Les propos qu'il tient (sur les rapports hommes femmes au sein du couple ou sur l'avortement) avec un aplomb étonnant entrent frontalement en contradiction avec un certain nombre de valeurs dominantes aujourd'hui. L'art d'Orlando Arriagada est justement de ne pas les avoir commenter. Avaient-elles d'ailleurs vraiment besoin de l'être ? Je n'en suis vraiment pas sûr. En tout, elles suffisent à balayer l'accusation d'« infopublicité ». Ce point permet de toucher le cœur du problème : les personnages ne sont pas univoques. Il est certain que le spectateur aurait préféré voir des fanatiques auxquels il peut facilement ne pas s'identifier. Mais le spectateur est mal à l'aise, justement parce qu'il est difficile de ne pas éprouver une certaine sympathie pour les personnages, tout en étant choqué par certains propos tenus. Chaque humain est pétri de contradictions, personne n'est ni tout blanc ni tout noir.

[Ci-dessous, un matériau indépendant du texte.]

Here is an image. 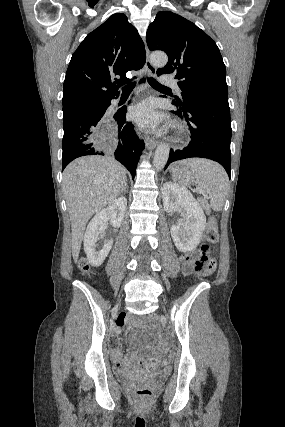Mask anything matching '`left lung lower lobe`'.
I'll use <instances>...</instances> for the list:
<instances>
[{"mask_svg": "<svg viewBox=\"0 0 285 427\" xmlns=\"http://www.w3.org/2000/svg\"><path fill=\"white\" fill-rule=\"evenodd\" d=\"M177 114L189 125L192 140L183 150H170L165 169L174 161L201 157L219 162L231 174V119L229 104L211 98H196L182 104L173 101Z\"/></svg>", "mask_w": 285, "mask_h": 427, "instance_id": "obj_1", "label": "left lung lower lobe"}]
</instances>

Il est également reproché au réalisateur de ne pas « confronter les croyants ou de les mettre en opposition avec les discours franchement dérangeants tenus par nombre de leurs coreligionnaires dans l'espace public ». Mais dans quel but ? En quoi le croyant doit-il rendre compte de ce que font ou pensent ses coreligionnaires ?

Le dernier point que j'aborde concerne le regard critique. Dans les dernières lignes de son texte, Pierre-Luc Brisson sous-entend que le réalisateur souscrirait aux propos du pasteur qui déclare que «l'homme a été créé pour entrer en relation avec Dieu et ça, je le mesure depuis trente ans dans ma vie». Une fois de plus, cette dernière séquence coïncidence parfaitement avec le projet d' Orlando Arriagada : laisser parler les personnages et faire confiance au spectateur qui n'est pas forcément un imbécile, et qui est capable de réfléchir sans qu'un narrateur omniscient lui expliquer à quel point les propos du pasteur sont irrationnels.

Évidemment, le sujet est loin d'être épuisé, et des documentaires sur le rôle que certains groupes évangéliques occupent dans la vie politique, en particulier au niveau fédéral, ont toute leur place. De mon point de vue, Orlando Arriagada propose une œuvre riche et sa richesse repose précisément dans sa modestie. Il ne prétend pas tout dire, tout décrire, seulement montrer quelques « instantanés », témoigner d'un ordinaire qui est aussi une réalité du fait du religieux contemporain.